Determine how many lines below hold the string "github". Reply with the number alone.

Records provided ->
Content starts

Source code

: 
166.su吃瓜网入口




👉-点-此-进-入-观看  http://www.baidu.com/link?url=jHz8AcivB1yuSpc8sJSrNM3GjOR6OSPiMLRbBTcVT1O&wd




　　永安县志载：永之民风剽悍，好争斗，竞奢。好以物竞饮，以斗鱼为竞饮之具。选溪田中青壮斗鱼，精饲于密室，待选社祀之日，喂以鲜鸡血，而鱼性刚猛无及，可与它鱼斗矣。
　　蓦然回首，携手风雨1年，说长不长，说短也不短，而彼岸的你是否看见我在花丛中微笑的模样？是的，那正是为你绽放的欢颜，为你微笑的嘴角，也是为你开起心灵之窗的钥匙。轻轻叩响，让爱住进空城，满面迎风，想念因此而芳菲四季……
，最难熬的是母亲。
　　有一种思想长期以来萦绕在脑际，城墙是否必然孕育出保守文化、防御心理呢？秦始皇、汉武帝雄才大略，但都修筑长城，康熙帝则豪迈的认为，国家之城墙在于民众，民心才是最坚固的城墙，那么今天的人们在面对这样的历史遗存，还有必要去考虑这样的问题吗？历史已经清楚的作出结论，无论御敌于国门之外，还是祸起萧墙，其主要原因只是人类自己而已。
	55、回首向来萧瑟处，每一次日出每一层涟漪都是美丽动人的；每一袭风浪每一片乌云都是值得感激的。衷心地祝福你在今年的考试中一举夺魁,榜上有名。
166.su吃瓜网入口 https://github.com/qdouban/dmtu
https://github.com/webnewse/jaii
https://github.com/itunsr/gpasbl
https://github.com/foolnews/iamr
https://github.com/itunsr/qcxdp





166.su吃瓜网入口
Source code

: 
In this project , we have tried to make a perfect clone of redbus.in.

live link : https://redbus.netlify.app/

Content ends

Exercise output ->
5